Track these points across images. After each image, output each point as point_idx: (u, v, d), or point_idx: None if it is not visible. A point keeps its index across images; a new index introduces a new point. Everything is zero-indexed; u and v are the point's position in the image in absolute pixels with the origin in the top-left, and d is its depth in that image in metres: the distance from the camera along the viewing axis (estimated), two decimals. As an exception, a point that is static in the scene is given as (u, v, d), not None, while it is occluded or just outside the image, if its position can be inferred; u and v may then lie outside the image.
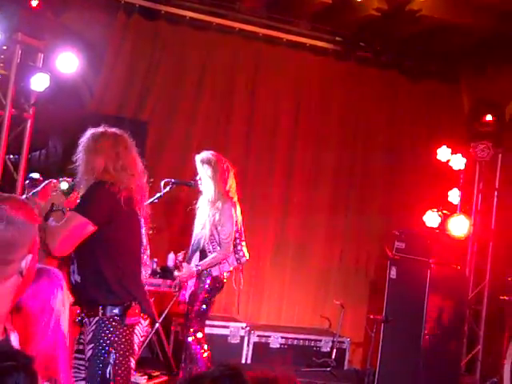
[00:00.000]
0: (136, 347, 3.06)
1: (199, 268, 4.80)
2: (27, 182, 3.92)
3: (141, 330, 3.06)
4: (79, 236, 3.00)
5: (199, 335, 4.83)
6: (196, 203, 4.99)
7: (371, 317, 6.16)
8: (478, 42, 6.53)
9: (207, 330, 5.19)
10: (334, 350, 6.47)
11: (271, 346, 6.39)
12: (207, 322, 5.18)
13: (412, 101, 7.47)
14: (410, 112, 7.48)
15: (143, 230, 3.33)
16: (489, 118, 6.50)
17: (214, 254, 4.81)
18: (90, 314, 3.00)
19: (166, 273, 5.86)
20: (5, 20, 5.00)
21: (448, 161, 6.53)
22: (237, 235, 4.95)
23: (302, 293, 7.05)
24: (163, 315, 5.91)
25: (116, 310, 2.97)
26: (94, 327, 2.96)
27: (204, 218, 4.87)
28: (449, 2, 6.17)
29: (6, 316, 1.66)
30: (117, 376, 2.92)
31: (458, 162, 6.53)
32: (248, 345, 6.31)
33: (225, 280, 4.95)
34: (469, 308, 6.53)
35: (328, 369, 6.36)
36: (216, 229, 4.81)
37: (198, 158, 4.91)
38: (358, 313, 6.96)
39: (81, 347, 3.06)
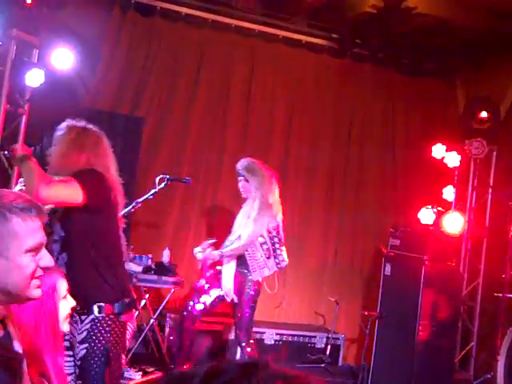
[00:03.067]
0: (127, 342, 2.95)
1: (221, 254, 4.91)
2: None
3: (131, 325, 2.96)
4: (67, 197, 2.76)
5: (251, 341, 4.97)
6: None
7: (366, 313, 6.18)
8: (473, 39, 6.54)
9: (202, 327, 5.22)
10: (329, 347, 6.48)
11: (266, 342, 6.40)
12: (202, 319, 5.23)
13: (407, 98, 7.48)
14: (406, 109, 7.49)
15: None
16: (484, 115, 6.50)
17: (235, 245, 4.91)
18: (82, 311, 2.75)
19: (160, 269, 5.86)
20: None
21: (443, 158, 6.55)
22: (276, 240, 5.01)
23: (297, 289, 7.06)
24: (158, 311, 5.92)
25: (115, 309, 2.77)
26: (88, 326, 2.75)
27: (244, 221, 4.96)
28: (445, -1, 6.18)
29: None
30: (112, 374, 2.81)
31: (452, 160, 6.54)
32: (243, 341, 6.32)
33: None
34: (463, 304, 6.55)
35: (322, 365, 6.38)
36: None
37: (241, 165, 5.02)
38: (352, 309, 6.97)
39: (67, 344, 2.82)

...

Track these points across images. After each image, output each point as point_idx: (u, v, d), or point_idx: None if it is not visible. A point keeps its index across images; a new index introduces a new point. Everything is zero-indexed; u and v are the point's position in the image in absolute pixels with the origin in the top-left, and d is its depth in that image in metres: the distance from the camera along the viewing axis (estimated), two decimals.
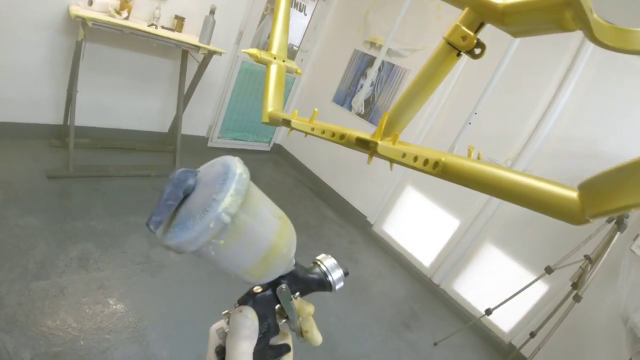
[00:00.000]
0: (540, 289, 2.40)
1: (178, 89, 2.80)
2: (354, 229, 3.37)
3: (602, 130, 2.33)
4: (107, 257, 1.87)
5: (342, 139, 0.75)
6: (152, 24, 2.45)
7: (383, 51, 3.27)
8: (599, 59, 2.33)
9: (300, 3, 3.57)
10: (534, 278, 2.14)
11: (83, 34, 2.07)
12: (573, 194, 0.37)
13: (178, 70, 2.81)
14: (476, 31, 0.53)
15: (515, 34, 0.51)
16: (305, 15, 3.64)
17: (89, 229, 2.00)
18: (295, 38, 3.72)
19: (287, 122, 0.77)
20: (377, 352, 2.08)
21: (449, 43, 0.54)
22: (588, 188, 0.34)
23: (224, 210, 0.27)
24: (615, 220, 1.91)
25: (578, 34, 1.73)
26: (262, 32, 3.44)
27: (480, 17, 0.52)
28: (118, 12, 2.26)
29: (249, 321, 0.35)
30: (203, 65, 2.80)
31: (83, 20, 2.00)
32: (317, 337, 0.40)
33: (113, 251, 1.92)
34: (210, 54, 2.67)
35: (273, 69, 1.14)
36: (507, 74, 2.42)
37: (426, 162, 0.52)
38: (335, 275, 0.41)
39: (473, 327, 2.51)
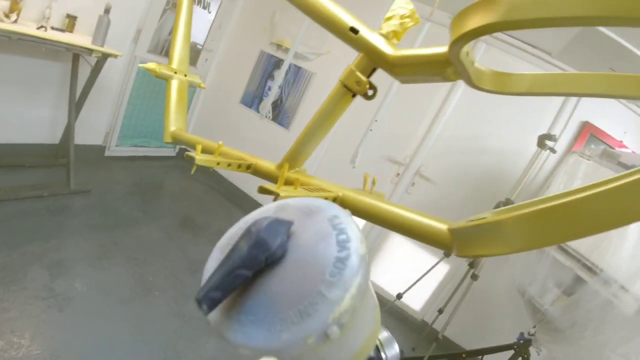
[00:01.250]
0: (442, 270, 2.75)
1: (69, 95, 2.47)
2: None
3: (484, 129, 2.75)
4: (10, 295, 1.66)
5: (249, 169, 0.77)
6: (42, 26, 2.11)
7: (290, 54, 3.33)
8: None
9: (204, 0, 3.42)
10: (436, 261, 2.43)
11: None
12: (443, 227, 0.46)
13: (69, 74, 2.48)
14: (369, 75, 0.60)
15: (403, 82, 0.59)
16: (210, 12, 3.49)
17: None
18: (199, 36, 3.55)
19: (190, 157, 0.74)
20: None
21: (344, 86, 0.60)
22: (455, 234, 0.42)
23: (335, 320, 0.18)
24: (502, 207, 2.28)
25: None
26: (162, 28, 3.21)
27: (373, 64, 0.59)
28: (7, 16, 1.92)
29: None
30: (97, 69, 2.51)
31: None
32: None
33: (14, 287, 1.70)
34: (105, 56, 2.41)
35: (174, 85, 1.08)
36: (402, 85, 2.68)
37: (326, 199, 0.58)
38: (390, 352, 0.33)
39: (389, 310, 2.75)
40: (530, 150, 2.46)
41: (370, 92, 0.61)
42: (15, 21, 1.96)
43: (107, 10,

Aim of the task: When a line among the entries above contains "index", copy it.

Answer below:
Track these points across images. After each image, output each point as point_idx: (u, v, d), or point_idx: None if it is not visible. A point keeps its index across images; a new index introduces a new point. Everything is zero-indexed; u and v are the point's position in the image in absolute pixels with the origin in the top-left, and d is its depth in that image in metres: the distance from the camera along the viewing axis (estimated), two decimals. As an exception, a point that is static in the scene is given as (u, v, d), not None, while it is occluded or just outside the image, if its position can be inferred; u and v may then lie outside the image.
Track these points across images. After each image, output each point as point_idx: (u, v, d), or point_idx: None if it is not visible. A point keeps its index across images; a new index introduces a new point. Everything is zero-indexed; u and v are the point's position in the image in absolute pixels with the origin in the top-left, and d is its depth in that image in metres: the distance from the camera along the viewing axis (estimated), two decimals.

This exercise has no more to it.